Don’t worry, you’re not alone. Doggie odor is a frequent complaint veterinarians and groomers hear from clients.
The good news is that in most cases a twofold solution – giving your dog regular baths and cleaning your home weekly – will solve the problem.
How can my sweet dog smell so bad?
Doggie odor happens when bacteria and yeast normally found on the skin start to break down surface oils. The oxidation of fat creates the foul smell.
It’s the same thing that causes body odor in humans, says Lowell Ackerman, DVM, American College of Veterinary Dermatology diplomate, and clinical assistant professor at Tufts University School of Veterinary Medicine in North Grafton, Mass. If we didn’t wash regularly, wed be a lot more smelly than we are, and the same is true in animals.
While not all dogs have a strong odor, some definitely smell worse than others, such as Labrador Retrievers, Basset Hounds, and Cocker Spaniels, because of heavier sebaceous gland secretion. Breeds that produce less oil include Doberman Pinschers and Poodles.
Regardless of breed, bathe your dog whenever he stinks. As long as you use a proper shampoo and rinse thoroughly, don’t worry about drying out his coat. Today’s canine shampoos are gentler than ever before, allowing you to lather him up as often as necessary. For some dogs that means once a week; others, once a month.
Finding the right shampoo isn’t difficult. Wendy Booth, a certified master groomer in Colorado Springs, Colo., recommends buying a formula specifically for dogs from a pet-supply store.
They have gobs of choices, and every last one of them should clean well, as long as the owner rinses well, she says, adding that residue left behind can cause skin and coat problems.
Other Things That Raise a Stink
If your dog still smells after his bath, an infection somewhere on his body might be the cause. Use your nose to sniff out where the foul smell is coming from. Here are a few places to check:
Mouth: Heavy tarter buildup on teeth can produce a strong odor. Make an appointment with your veterinarian for a dental cleaning; he or she will check for diseased gums and teeth, which can also cause bad breath.
Ears: Wax buildup can cause an unpleasant smell. First, try cleaning your dogs ears. If that doesn’t get rid of the odor, make an appointment with your veterinarian, who can check your dogs ears for an infection.

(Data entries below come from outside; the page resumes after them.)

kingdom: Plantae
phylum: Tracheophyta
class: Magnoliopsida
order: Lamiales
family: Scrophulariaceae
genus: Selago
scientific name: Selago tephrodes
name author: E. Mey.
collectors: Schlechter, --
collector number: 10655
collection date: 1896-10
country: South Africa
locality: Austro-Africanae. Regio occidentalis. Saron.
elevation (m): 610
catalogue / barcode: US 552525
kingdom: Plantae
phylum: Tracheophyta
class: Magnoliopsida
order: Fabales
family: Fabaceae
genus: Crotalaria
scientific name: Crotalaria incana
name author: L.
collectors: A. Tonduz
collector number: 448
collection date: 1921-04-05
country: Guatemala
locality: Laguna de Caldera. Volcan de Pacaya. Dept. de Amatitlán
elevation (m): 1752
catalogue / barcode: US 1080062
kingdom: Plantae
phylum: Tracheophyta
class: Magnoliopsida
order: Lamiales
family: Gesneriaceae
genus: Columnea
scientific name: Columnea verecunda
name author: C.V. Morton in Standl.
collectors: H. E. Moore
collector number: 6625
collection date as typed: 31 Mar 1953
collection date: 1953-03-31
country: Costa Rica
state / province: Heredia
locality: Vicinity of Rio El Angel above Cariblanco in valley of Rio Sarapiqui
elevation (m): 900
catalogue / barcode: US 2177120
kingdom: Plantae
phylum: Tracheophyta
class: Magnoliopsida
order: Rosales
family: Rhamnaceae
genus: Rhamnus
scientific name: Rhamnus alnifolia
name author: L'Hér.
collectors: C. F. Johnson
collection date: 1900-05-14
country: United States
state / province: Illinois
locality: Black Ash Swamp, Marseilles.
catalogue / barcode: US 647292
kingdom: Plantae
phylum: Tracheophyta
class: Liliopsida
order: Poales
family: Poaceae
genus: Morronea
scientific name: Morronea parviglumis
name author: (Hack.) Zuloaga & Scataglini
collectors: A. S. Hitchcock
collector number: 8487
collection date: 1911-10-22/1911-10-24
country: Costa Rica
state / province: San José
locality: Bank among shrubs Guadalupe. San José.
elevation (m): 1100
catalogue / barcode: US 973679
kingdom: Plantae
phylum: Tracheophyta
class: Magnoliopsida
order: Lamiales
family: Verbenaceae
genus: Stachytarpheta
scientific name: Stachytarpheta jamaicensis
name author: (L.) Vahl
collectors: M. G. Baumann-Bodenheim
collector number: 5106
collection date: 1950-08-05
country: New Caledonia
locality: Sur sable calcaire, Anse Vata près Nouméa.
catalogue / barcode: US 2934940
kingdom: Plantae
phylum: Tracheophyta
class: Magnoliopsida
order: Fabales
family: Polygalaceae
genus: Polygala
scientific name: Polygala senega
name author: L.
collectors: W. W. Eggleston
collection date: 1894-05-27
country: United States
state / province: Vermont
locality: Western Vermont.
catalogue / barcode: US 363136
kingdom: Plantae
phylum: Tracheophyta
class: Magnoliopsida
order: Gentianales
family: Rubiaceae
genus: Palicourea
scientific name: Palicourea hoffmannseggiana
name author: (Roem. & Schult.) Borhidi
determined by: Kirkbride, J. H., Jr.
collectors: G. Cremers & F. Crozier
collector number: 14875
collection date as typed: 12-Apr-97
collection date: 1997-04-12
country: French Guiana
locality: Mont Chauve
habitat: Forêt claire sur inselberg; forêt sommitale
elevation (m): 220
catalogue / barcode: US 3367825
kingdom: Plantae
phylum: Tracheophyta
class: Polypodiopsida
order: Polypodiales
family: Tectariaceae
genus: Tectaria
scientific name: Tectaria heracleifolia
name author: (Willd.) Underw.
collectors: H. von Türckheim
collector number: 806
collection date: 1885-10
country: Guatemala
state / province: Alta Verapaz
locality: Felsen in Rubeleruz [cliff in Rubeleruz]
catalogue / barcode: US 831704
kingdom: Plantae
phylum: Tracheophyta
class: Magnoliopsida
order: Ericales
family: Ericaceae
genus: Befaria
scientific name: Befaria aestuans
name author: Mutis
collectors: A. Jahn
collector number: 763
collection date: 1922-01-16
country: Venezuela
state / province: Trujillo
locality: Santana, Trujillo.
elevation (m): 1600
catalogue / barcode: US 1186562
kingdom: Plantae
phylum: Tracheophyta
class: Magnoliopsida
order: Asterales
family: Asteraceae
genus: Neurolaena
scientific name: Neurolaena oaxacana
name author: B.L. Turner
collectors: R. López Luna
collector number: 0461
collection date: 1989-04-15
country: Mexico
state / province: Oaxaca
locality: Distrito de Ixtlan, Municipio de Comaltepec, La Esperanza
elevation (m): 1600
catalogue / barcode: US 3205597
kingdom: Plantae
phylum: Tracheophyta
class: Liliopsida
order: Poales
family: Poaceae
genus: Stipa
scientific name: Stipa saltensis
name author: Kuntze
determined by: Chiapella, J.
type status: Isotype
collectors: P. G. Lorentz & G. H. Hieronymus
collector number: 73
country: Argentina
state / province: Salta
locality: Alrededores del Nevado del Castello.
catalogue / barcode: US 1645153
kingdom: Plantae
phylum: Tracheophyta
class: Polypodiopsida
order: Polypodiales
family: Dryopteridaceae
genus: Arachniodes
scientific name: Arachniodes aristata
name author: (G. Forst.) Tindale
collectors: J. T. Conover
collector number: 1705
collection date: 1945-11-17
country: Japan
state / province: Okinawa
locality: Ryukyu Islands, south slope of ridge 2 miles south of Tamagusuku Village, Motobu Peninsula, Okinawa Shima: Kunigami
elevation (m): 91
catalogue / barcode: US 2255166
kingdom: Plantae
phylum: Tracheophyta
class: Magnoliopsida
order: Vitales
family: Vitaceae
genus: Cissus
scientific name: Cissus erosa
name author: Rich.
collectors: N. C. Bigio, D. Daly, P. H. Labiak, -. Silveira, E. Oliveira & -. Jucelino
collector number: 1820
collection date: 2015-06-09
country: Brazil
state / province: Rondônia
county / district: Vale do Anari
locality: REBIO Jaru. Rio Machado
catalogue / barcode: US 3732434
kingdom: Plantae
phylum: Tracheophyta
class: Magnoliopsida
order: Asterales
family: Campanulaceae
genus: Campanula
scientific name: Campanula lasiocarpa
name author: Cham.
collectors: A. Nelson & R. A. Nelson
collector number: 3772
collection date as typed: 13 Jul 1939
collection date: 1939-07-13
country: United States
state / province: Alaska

Anal sacs: These two small sacs, one located on each side of the rectum, contain pungent oil. When your dog defecates, the sacs compress and release the oil. Try washing the hair around your dogs bottom. If that doesn’t get rid of the smell, see your veterinarian. The sacs might be infected.
Skin:The most common causes of malodor are bacterial and yeast skin infections stemming from allergies or endocrine problems, says Joy Barbet, DVM, ACVD diplomate, and assistant professor at the University of Florida, College of Veterinary Medicine, in Gainesville.
Barbet estimates 25 to 35 percent of odor-related cases seen in small-animal practices are related to skin and ear problems. That number jumps to about 50 percent during warmer months, she says, when fleas proliferate and allergies to pollens and house dust flare.
Along with scratching, which causes local trauma to the normal skin barrier, allergic reactions actually change the immune chemistry of the skin in such a way that microbes may grow more easily, resulting in infections and more odor, she says.
Take the Odor Battle to the Home Front
After you’ve figured out the cause of your dogs odor and address the problem, the next step is to get your home smelling good, too.
No one knows how to tackle tough indoor doggie odor better than business owners and purebred hobbyists.
George Bernard, owner of Silver Trails: The Animal Inn, washes the floors and walls of his Westbrook, Conn. kennel with a food-handling product that kills bacteria and odors on contact.
It’s the same thing that’s used on butcher blocks in butcher shops, so its edible, says Bernard, whose boarding facility houses up to 150 animals. You can actually have a dog lick the floor and he won’t get sick.
Booth, a groomer for 26 years, doesn’t use any special cleaning liquids. Instead, she plugs in an ionic air purifier to help freshen her 300 square-foot shop.
Dalmatian breeder Elaine Gewirtz tries to prevent odors before they start by cleaning her Southern California home on a regular basis. Every week she vacuums carpets and washes floors. Each of her three dogs beds has removable covers, making them easy to launder. She also opens windows frequently to air out the home.
Gewirtz has noticed that dogs left outside during the day while their owners are at work pick up unpleasant odors, which they then bring indoors. She recommends brushing or wiping down dogs with a damp cloth before letting them in the house.
By tackling odors in your home and on your pet, it won’t be long before you not only love just your dog, but how he smells too.